June 21, 2008 at 02:56 PM

gem install rest-client for new features:

  • SSL support
  • User/password embedded in the url (e.g. https://joe:mypass@example.com)
  • Subresource nesting with [] syntax (e.g. site['posts/1/comments'].get) (more examples)
  • Better exception classes with access to the response object and more readable output in irb

RDocs.

Thanks to Pedro Belo and Ardekantur, who contributed most of the new code in this release.

rest-client 0.4

April 05, 2008 at 12:59 PM

The fourth release of rest-client includes a patch from Greg Borenstein that makes it easy to send form-urlencoded data by passing a hash instead of a string as the payload:

RestClient.post 'http://myblog.example.com/posts',
    { 'posts[title]' => 'My Post', 'posts[body]' => 'Hello, world' }

Rest Client 0.2

March 11, 2008 at 12:16 AM

Based on Dan Kubb's suggestion, I've implemented an ActiveResource-style accessor for rest-client. This also supports basic auth, so now:

r = RestClient::Resource.new('http://example.com/photos/', user, pass)
r.put File.read('pic.jpg'), :content_type => 'image/jpg'

The static methods for raw URL access are still available as well. See the updated RDocs for details.

Rest Client

March 09, 2008 at 08:03 PM

REST is part of the Ruby Way. Which is why I'm surprised that every time I go to access a RESTful resource, I find myself writing some sort of ad-hoc rest client. Net::HTTP is too low level - you've got to write at least three or four fairly dense lines of code even for a relatively simple GET or PUT.

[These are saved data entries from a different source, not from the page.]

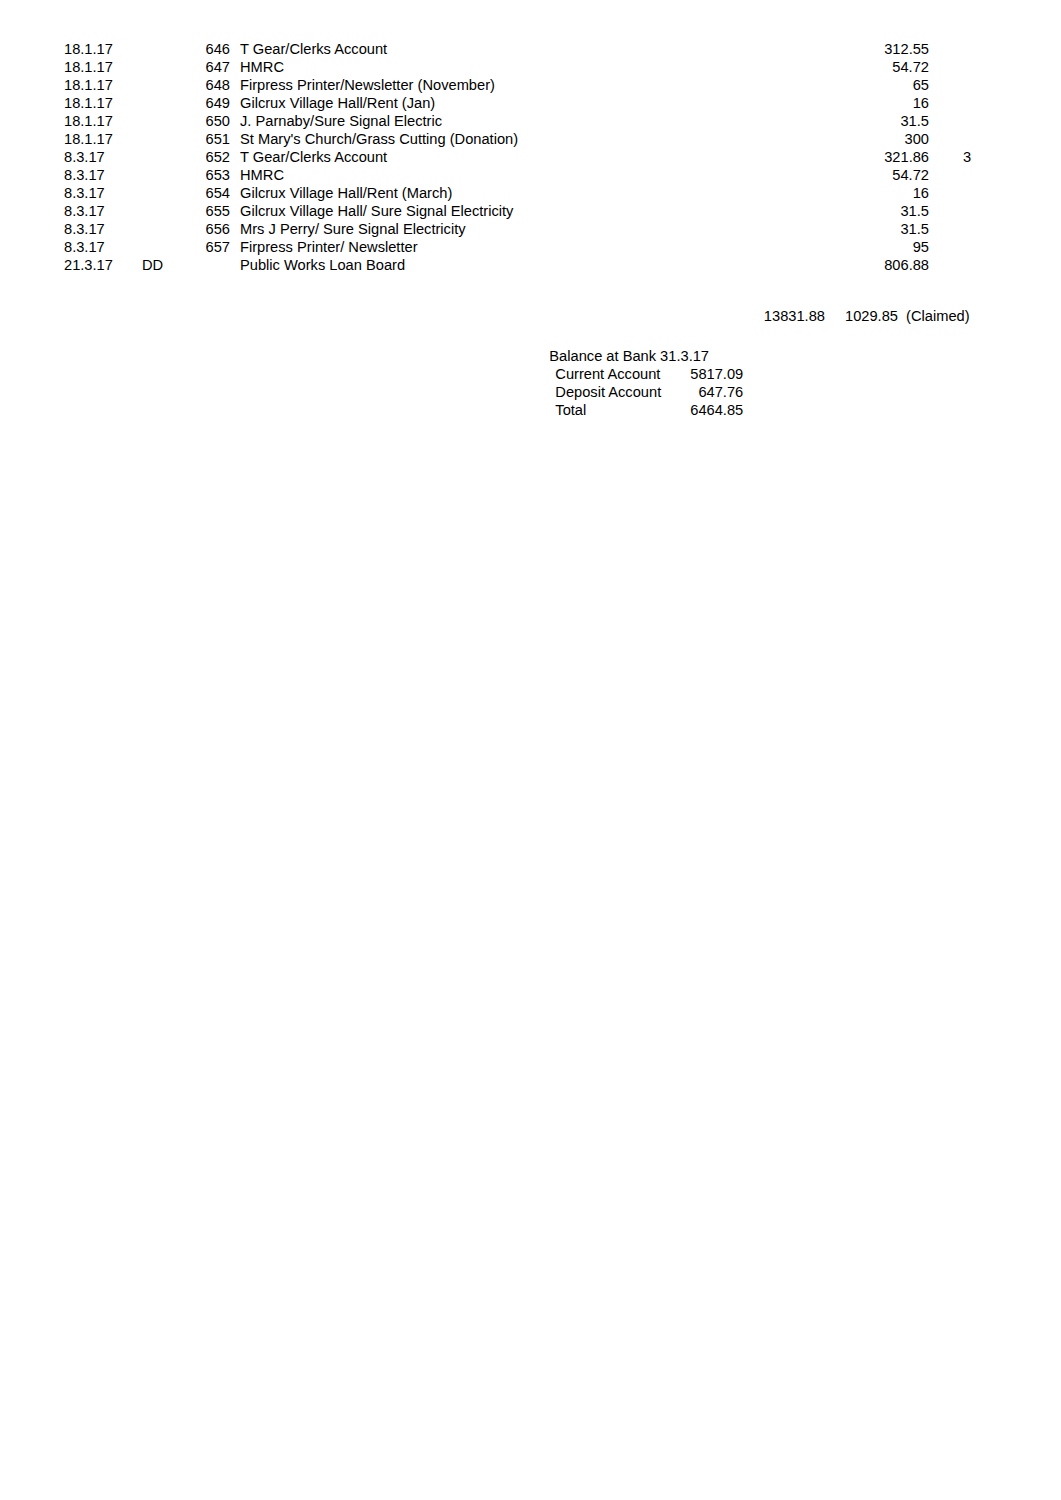| 18.1.17 | | 646 | T Gear/Clerks Account | 312.55 | |
| 18.1.17 | | 647 | HMRC | 54.72 | |
| 18.1.17 | | 648 | Firpress Printer/Newsletter (November) | 65 | |
| 18.1.17 | | 649 | Gilcrux Village Hall/Rent (Jan) | 16 | |
| 18.1.17 | | 650 | J. Parnaby/Sure Signal Electric | 31.5 | |
| 18.1.17 | | 651 | St Mary's Church/Grass Cutting (Donation) | 300 | |
| 8.3.17 | | 652 | T Gear/Clerks Account | 321.86 | 3 |
| 8.3.17 | | 653 | HMRC | 54.72 | |
| 8.3.17 | | 654 | Gilcrux Village Hall/Rent (March) | 16 | |
| 8.3.17 | | 655 | Gilcrux Village Hall/ Sure Signal Electricity | 31.5 | |
| 8.3.17 | | 656 | Mrs J Perry/ Sure Signal Electricity | 31.5 | |
| 8.3.17 | | 657 | Firpress Printer/ Newsletter | 95 | |
| 21.3.17 | DD | | Public Works Loan Board | 806.88 | |
| | 13831.88 | 1029.85 (Claimed) |
| Balance at Bank 31.3.17 |
| Current Account | 5817.09 |
| Deposit Account | 647.76 |
| Total | 6464.85 |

I was banking on ActiveResource being the defacto solution starting with Rails 2, but I was a bit disappointed when it was finally released. Its purpose is fairly narrow - accessing resources that are database-recordish and which operate completely in a certain XML format. But further, it doesn't (as near as I can tell) support nested resources, which cuts out about 70% of what I might want to use it for.

The only other thing I can find is this, which monkey patches open-uri to handle other kinds of verbs. Fine, but still a bit too low level.

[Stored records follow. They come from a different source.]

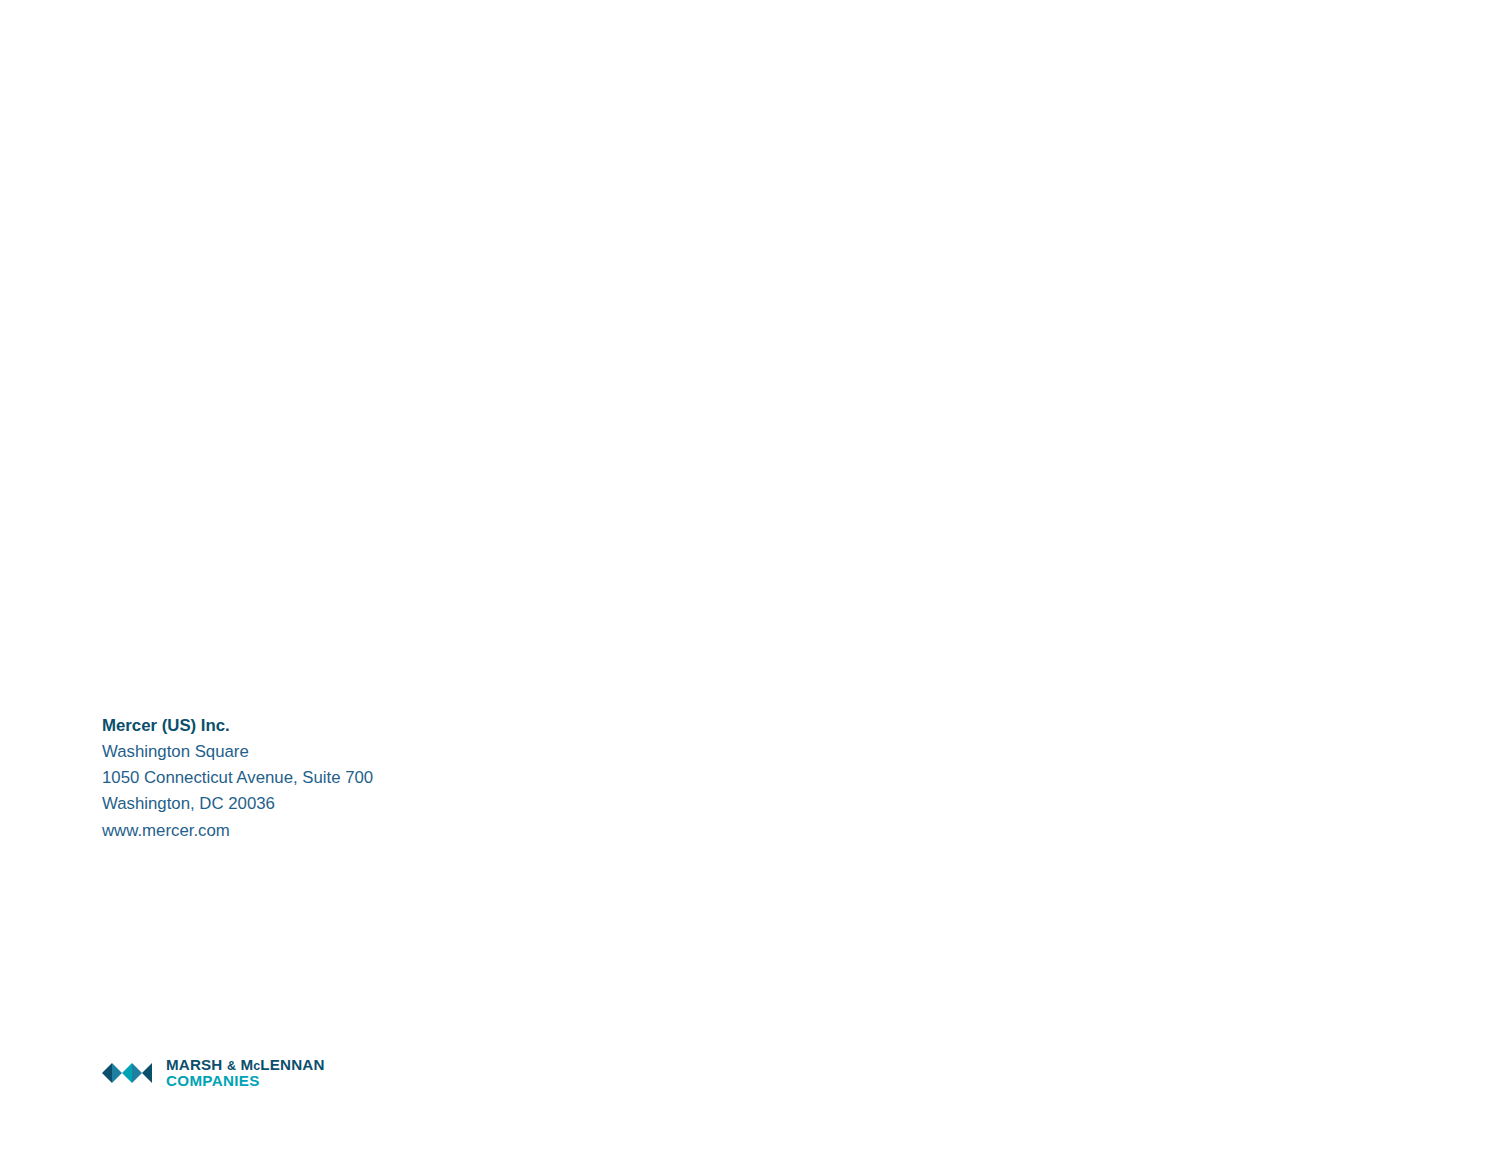Mercer (US) Inc.
Washington Square
1050 Connecticut Avenue, Suite 700
Washington, DC 20036
www.mercer.com
MARSH & Mc LENNAN
COMPANIES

While I was toying with Sinatra the other day, I realized that what I wanted was just the client-side equivalent of its controller syntax. So I threw together rest-client.

require 'rest_client'

RestClient.get 'http://gemtacular.com/gems'

RestClient.post 'http://myphotosite.com/users/adam/photos', File.read('pic.jpg'), :content_type => 'image/jpg'

RestClient.destroy 'http://heroku.com/apps/myapp'

The middle one - post (or put) with a payload an non-xml content-type - is the one that interests me the most, and that I find hardest to do with other libraries. Particularly for a one-off on the command line. I'll usually hobble together a curl command with a bunch of obscure switches that I can never remember. But now, I've just added require 'rest_client' to my .rush/env.rb, so at the rush command line I can instantly access any REST resource on the web with an easy-to-remember one-liner.

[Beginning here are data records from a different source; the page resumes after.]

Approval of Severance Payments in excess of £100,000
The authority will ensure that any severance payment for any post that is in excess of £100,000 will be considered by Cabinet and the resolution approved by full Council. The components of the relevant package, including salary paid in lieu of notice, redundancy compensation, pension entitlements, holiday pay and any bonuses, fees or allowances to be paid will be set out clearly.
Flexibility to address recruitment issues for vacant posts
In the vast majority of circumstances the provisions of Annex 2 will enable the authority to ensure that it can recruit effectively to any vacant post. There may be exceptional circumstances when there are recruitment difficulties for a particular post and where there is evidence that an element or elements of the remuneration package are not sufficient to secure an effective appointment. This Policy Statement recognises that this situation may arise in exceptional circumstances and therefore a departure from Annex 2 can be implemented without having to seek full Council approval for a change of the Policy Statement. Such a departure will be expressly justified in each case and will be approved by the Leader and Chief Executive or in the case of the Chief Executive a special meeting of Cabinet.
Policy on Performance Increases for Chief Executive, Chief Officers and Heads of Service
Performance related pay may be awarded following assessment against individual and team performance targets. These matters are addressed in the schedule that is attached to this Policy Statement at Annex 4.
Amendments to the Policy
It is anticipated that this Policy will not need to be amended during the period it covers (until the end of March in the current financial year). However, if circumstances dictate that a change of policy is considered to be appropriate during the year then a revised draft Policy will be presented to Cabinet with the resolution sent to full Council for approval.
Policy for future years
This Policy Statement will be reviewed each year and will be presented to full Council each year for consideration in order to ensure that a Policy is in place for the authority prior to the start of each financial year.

I also threw together a test server at rest-test.heroku.com, to try out all the different verbs. It just echoes back the verb, resource you requested (wildcard routing will match anything), and info about the payload. Here's a session from my rush shell:

rush> RestClient.get "http://rest-test.heroku.com/some/resource"
GET http://rest-test.heroku.com/some/resource
rush> RestClient.put "http://rest-test.heroku.com/some/resource", home['pic.jpg'].contents, :content_type => 'image/jpg'
PUT http://rest-test.heroku.com/some/resource with a 70335 byte payload, content type image/jpg
rush> RestClient.delete "http://rest-test.heroku.com/some/resource"
DELETE http://rest-test.heroku.com/some/resource

gem install rest-client if you'd like to give it a try. RDocs here.